Item 2.03 Creation of a Direct Financial Obligation or an Obligation under an
Off-Balance Sheet Arrangement of a Registrant
On June 5, 2009, the Company completed the public offering of the Notes. The
Company intends to use the net proceeds from the offering of approximately
$282 million, after deducting underwriting discounts and estimated offering
expenses, for general corporate purposes, including the repayment of
indebtedness, capital expenditures and working capital.
The terms of the Notes are governed by an Indenture (the "Indenture"), dated
as of June 5, 2009, between the Company, certain of its subsidiaries, as
subsidiary guarantors, and U.S. Bank National Association, as trustee (the
"Trustee").
The Notes were issued at an issue price of 96.172% and bear interest at a
rate of 9.75% per annum. Interest on the Notes is payable on June 1 and December
1 of each year, beginning on December 1, 2009. The Notes will mature on June 1,
2019.
At any time prior to June 1, 2014, the Company may redeem some or all of the
Notes at a "make whole" redemption price. In addition, prior to June 1, 2012,
the Company may redeem up to 35% of the
Notes with the proceeds of certain equity offerings. The Company may also redeem
some or all of the Notes on or after June 1, 2014 for cash at the redemption
prices set forth in the Indenture.

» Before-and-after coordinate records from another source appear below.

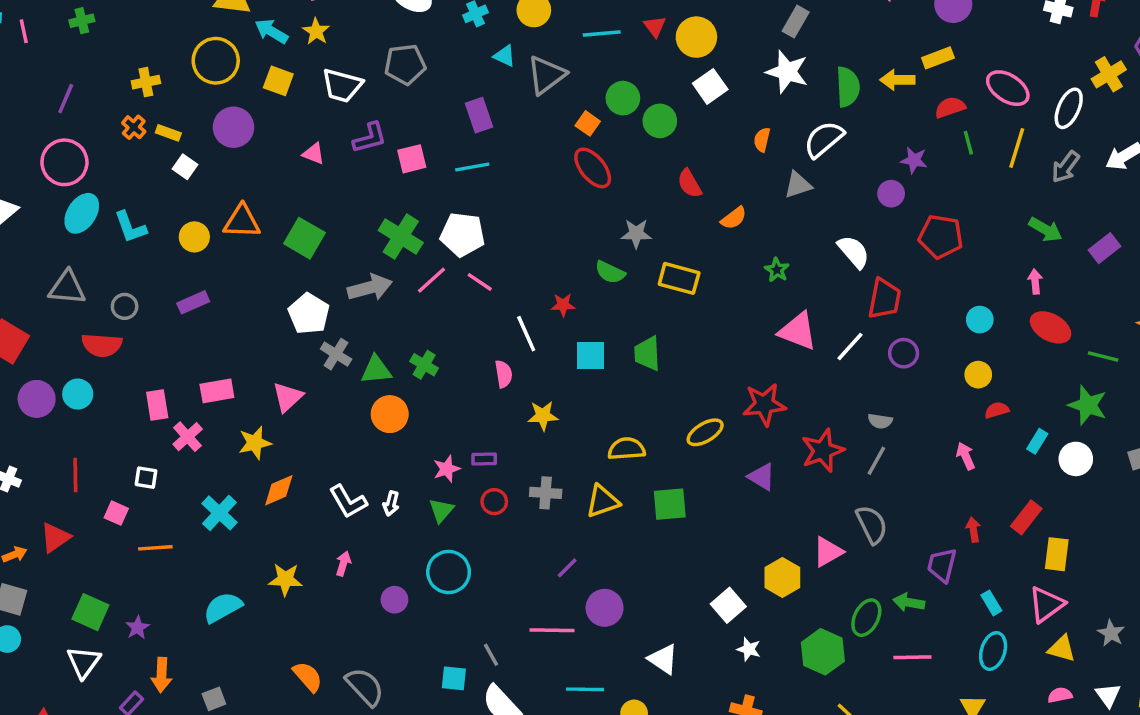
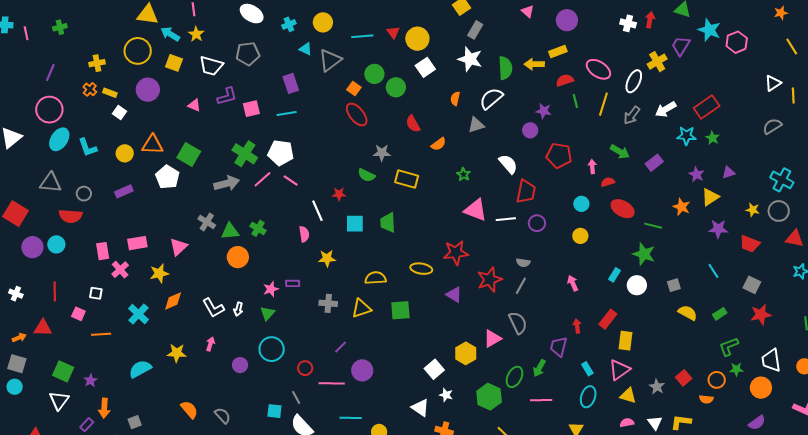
pink arrow: (1035, 281) -> (592, 167), moved
white pentagon: (309, 314) -> (167, 177), moved
white line: (850, 346) -> (506, 219), turned 42
red semicircle: (997, 410) -> (608, 182), moved
yellow ellipse: (705, 432) -> (421, 269), turned 40
red circle: (494, 502) -> (305, 368), moved
red triangle: (55, 538) -> (43, 328), turned 36
green arrow: (909, 602) -> (539, 368), turned -72
white triangle: (663, 659) -> (420, 408), moved
gray semicircle: (365, 687) -> (223, 416), size x0.7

If the Company sells certain assets or
experiences specific kinds of change of control, it may be required to offer to
purchase the Notes.
The Notes are the Company's senior unsecured obligations, and are effectively
subordinate to all of the Company's existing and future secured indebtedness to
the extent of the value of the collateral securing such indebtedness,
structurally subordinate to all existing and future indebtedness and other
liabilities of the Company's subsidiaries, equal in right of payment to all of
the Company's existing and future indebtedness that is not by its terms
subordinated to the Notes and senior in right of payment to all of the Company's
existing and future subordinated indebtedness. The Notes are jointly and
severally guaranteed on a senior unsecured basis by substantially all of the
Company's domestic subsidiaries that have outstanding, incur or guarantee other
specified indebtedness.
The offering of the Notes was made pursuant to the Company's Registration
Statement.
The foregoing description of the Indenture and the Notes does not purport to
be complete and is qualified in its entirety by reference to the full text of
the Indenture and the form of Notes (included in the Indenture), which is filed
as Exhibit 4.1 herewith and incorporated by reference herein and are to be
incorporated by reference in their entirety into the Registration Statement.
Item 9.01 Financial Statements and Exhibits
(d) Exhibits
Exhibit No. Description
1.1 Underwriting Agreement, dated June 2, 2009, among Tesoro
Corporation, certain subsidiary guarantors and J.P. Morgan
Securities Inc.
4.1 Indenture (including form of note), among Tesoro Corporation,
certain subsidiary guarantors and U.S. Bank National Association, as
trustee, relating to the Senior Notes due 2019.